Single by John Farnham & Human Nature

from the album Anthology 1 and Counting Down
- Released: 1997
- Genre: Pop
- Length: 4:47
- Label: Sony BMG, RCA, Gotham
- Songwriters: Gregg Sutton, Shelly Peiken
- Producers: Ross Fraser, John Farnham & Andrew Klippel

John Farnham & Human Nature singles chronology
| "All Kinds of People" (1997) | "Everytime You Cry" (1997) | "Trying to Live My Life Without You" (2000) |

Human Nature singles chronology
| "Whisper Your Name" (1997) | "Everytime You Cry" (1997) | "People Get Ready" (1997) |

= Everytime You Cry =

"Everytime You Cry" is a song by John Farnham and Human Nature. It was released as the lead single from John Farnham's Anthology 1 and also included on Human Nature's 1999 album, Counting Down. It was nominated for the 1998 ARIA Music award for Highest Selling Single but lost to The Living End's Second Solution / Prisoner of Society. It peaked at No. 3 on the ARIA Singles Chart. "Everytime You Cry" is Human Nature's highest-charting single in Australia.

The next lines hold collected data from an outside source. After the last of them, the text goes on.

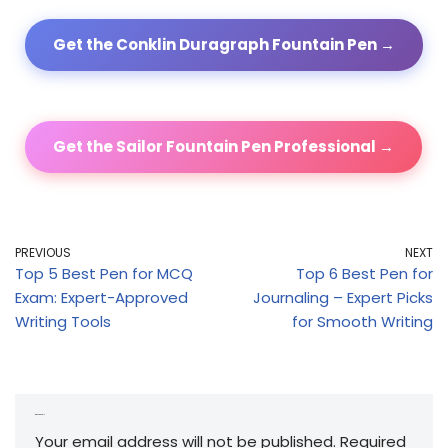
Get the Conklin Duragraph Fountain Pen →
Get the Sailor Fountain Pen Professional →
PREVIOUS
NEXT
Top 5 Best Pen for MCQ
Top 6 Best Pen for
Exam: Expert-Approved
Journaling – Expert Picks
Writing Tools
for Smooth Writing
Leave a Reply
Your email address will not be published.
Required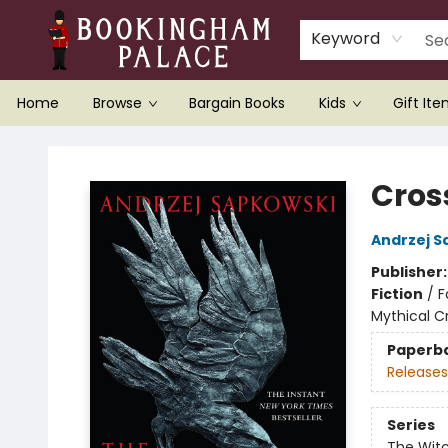
Keyword
Home
Browse
Bargain Books
Kids
Gift It
Bookingham Palace Bookstore
Cros
Andrzej S
Publisher
Fiction
/
F
Mythical C
Paperb
Releases
Series
The Wit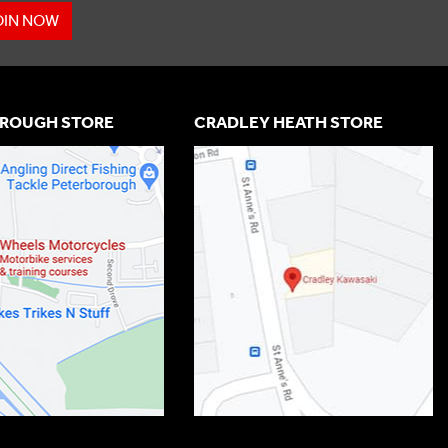
OIN NOW
ROUGH STORE
CRADLEY HEATH STORE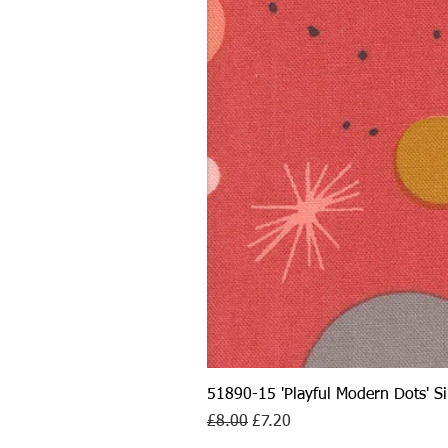
51890-15 'Playful Modern Dots' 
Regular Price
Sale Price
£8.00
£7.20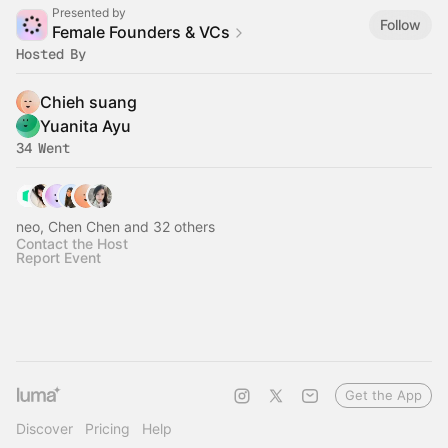
Presented by
Follow
Female Founders & VCs
Hosted By
Chieh suang
Yuanita Ayu
34 Went
neo, Chen Chen and 32 others
Contact the Host
Report Event
Get the App
Discover
Pricing
Help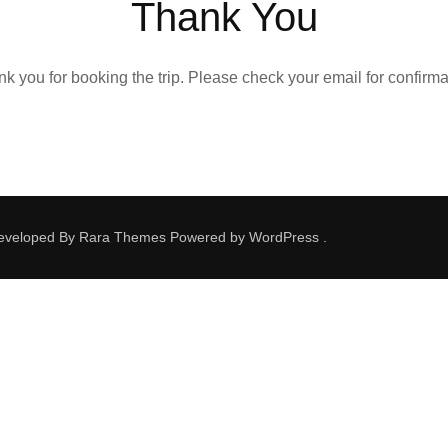
Thank You
k you for booking the trip. Please check your email for confirma
Developed By
Rara Themes
Powered by
WordPress
.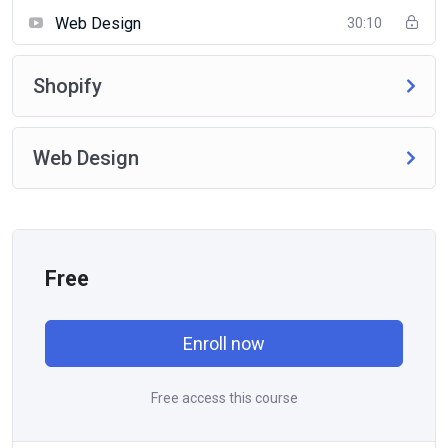
Web Design
30:10
Shopify
Web Design
Free
Enroll now
Free access this course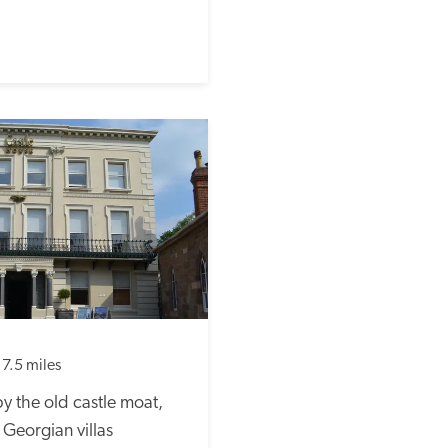
17.5 miles
 the old castle moat, 
eorgian villas 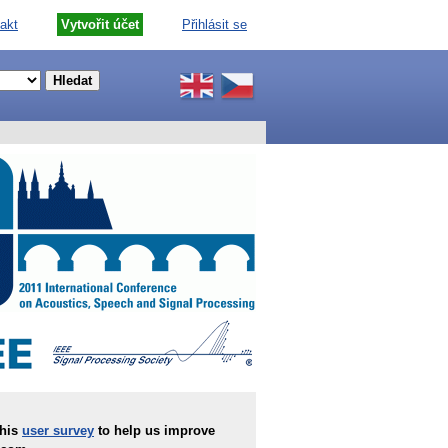
akt
Vytvořit účet
Přihlásit se
this
user survey
to help us improve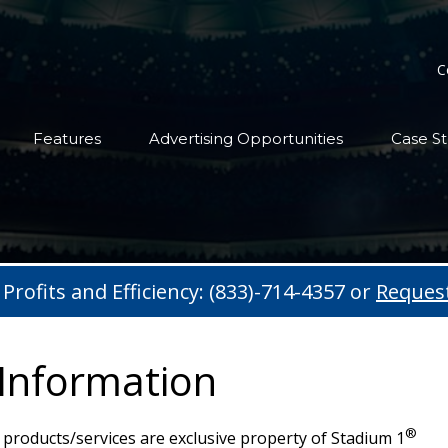
C
Features
Advertising Opportunities
Case St
 Profits and Efficiency: (833)-714-4357 or
Reques
 Information
®
products/services are exclusive property of Stadium 1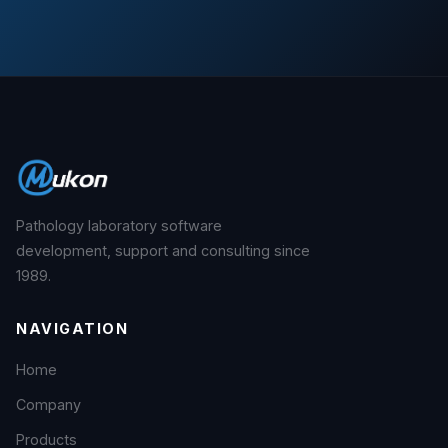
Pathology laboratory software
development, support and consulting since
1989.
NAVIGATION
Home
Company
Products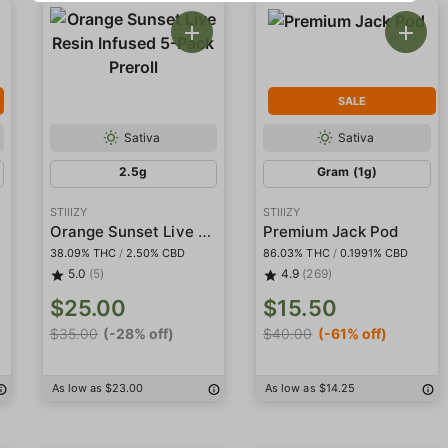
SALE
Sativa
Sativa
2.5g
Gram (1g)
STIIIZY
STIIIZY
Orange Sunset Live Resin Infused 5-Pack Preroll
Premium Jack Pod
38.09% THC
/
2.50% CBD
86.03% THC
/
0.1991% CBD
5.0
(5)
4.9
(269)
$25.00
$15.50
$35.00
(-28% off)
$40.00
(-61% off)
As low as $23.00
As low as $14.25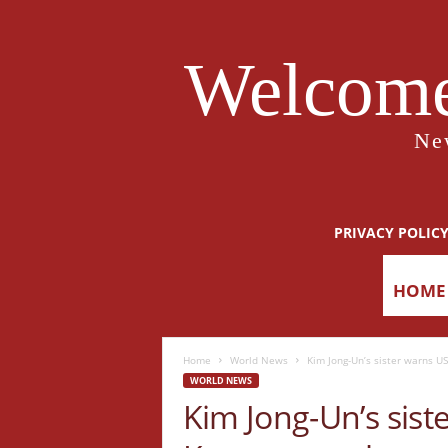
Welcome
Ne
PRIVACY POLIC
HOME
Home
World News
Kim Jong-Un’s sister warns US
WORLD NEWS
Kim Jong-Un’s sis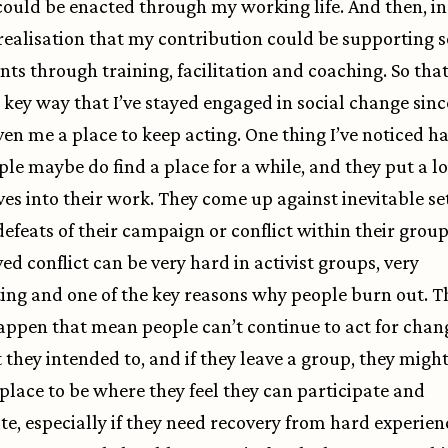
 could be enacted through my working life. And then, in
realisation that my contribution could be supporting s
s through training, facilitation and coaching. So that’
 key way that I’ve stayed engaged in social change sinc
iven me a place to keep acting. One thing I’ve noticed h
ple maybe do find a place for a while, and they put a lo
es into their work. They come up against inevitable se
defeats of their campaign or conflict within their group
ed conflict can be very hard in activist groups, very
ing and one of the key reasons why people burn out. T
appen that mean people can’t continue to act for chang
 they intended to, and if they leave a group, they might
place to be where they feel they can participate and
te, especially if they need recovery from hard experien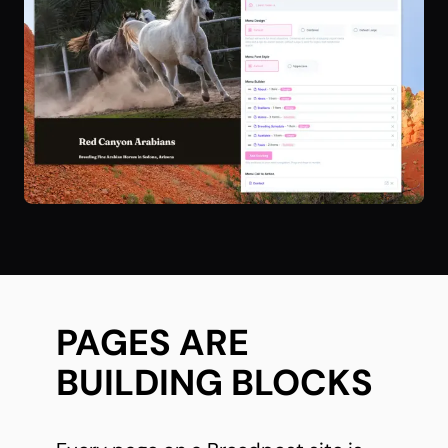
PAGES ARE
BUILDING BLOCKS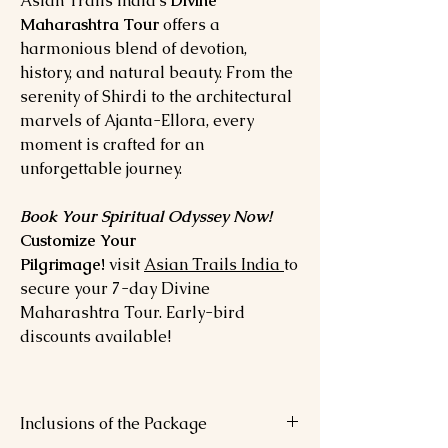
Asian Trails India’s
Divine
Maharashtra Tour
offers a
harmonious blend of devotion,
history, and natural beauty. From the
serenity of Shirdi to the architectural
marvels of Ajanta-Ellora, every
moment is crafted for an
unforgettable journey.
Book Your Spiritual Odyssey Now!
Customize Your
Pilgrimage!
visit
Asian Trails India
to
secure your 7-day Divine
Maharashtra Tour. Early-bird
discounts available!
Inclusions of the Package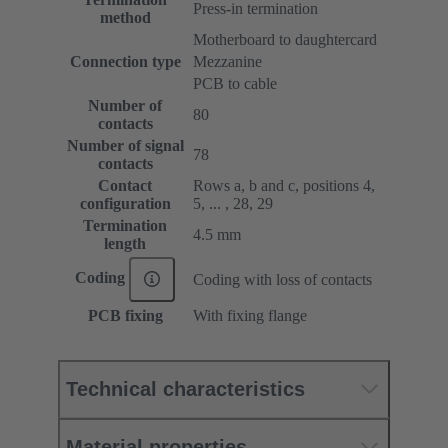
Press-in termination
method
Motherboard to daughtercard
Connection type
Mezzanine
PCB to cable
Number of
80
contacts
Number of signal
78
contacts
Contact
Rows a, b and c, positions 4,
configuration
5, ... , 28, 29
Termination
4.5 mm
length
Coding
Coding with loss of contacts
PCB fixing
With fixing flange
Technical characteristics
Material properties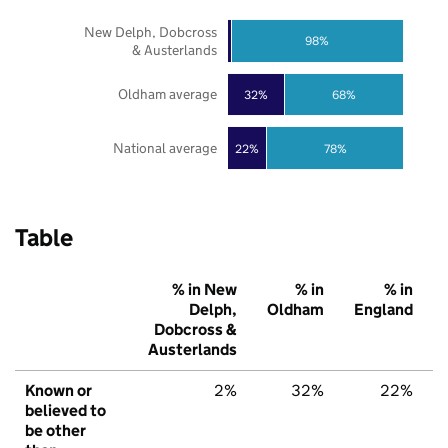
New Delph, Dobcross
98%
& Austerlands
Oldham average
32%
68%
National average
22%
78%
Table
% in New
% in
% in
Delph,
Oldham
England
Dobcross &
Austerlands
Known or
2%
32%
22%
believed to
be other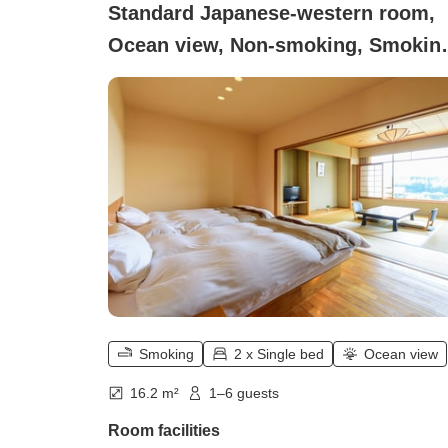
Standard Japanese-western room,
Ocean view, Non-smoking, Smokin
(10 tatami + twin bed)
Smoking
2 x Single bed
Ocean view
16.2 m²
1–6 guests
Room facilities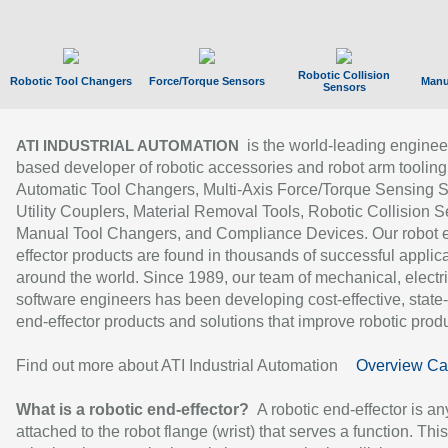
Robotic Collision
Robotic Tool Changers
Force/Torque Sensors
Manu
Sensors
is the world-leading enginee
ATI INDUSTRIAL AUTOMATION
based developer of robotic accessories and robot arm tooling
Automatic Tool Changers, Multi-Axis Force/Torque Sensing 
Utility Couplers, Material Removal Tools, Robotic Collision S
Manual Tool Changers, and Compliance Devices. Our robot 
effector products are found in thousands of successful applic
around the world. Since 1989, our team of mechanical, electri
software engineers has been developing cost-effective, state-
end-effector products and solutions that improve robotic produc
Find out more about ATI Industrial Automation
Overview Ca
What is a robotic end-effector?
A robotic end-effector is an
attached to the robot flange (wrist) that serves a function. Thi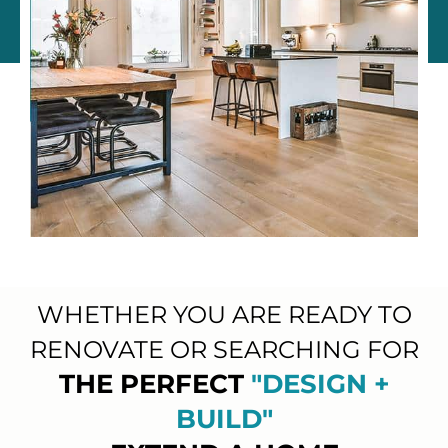
WHETHER YOU ARE READY TO
RENOVATE OR SEARCHING FOR
THE PERFECT
"DESIGN +
BUILD"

The song was originally recorded during sessions for Romeo's Heart but left unfinished. It was finished for Anthology 1 with additional backing vocal overdubs from Human Nature, who recorded their vocals in London.

It was nominated for an ARIA Award in 1998, for highest selling single.

==Track listing==
The CD single was released in 1997.
1. "Everytime You Cry" performed by John Farnham & Human Nature
2. "Everything Is Out of Season" performed by John Farnham
3. "You're the Voice" (swing version) performed by John Farnham with Melbourne Symphony Orchestra.

==Music video==
The video had a retro feel, with a family watching Farnham and Human Nature performing the song on a television set, whilst eating a meal.

==Charts==
===Weekly charts===

| Chart (1997–1998) | Peak position |
|---|---|
| Australia (ARIA) | 3 |
| Germany (GfK) | 84 |

===Year-end chart===

| Chart (1997) | Position |
|---|---|
| Australia (ARIA) | 28 |

==Certifications==

| Region | Certification | Certified units/sales |
| Australia (ARIA) | Platinum | 70,000^{^} |
^{^} Shipments figures based on certification alone.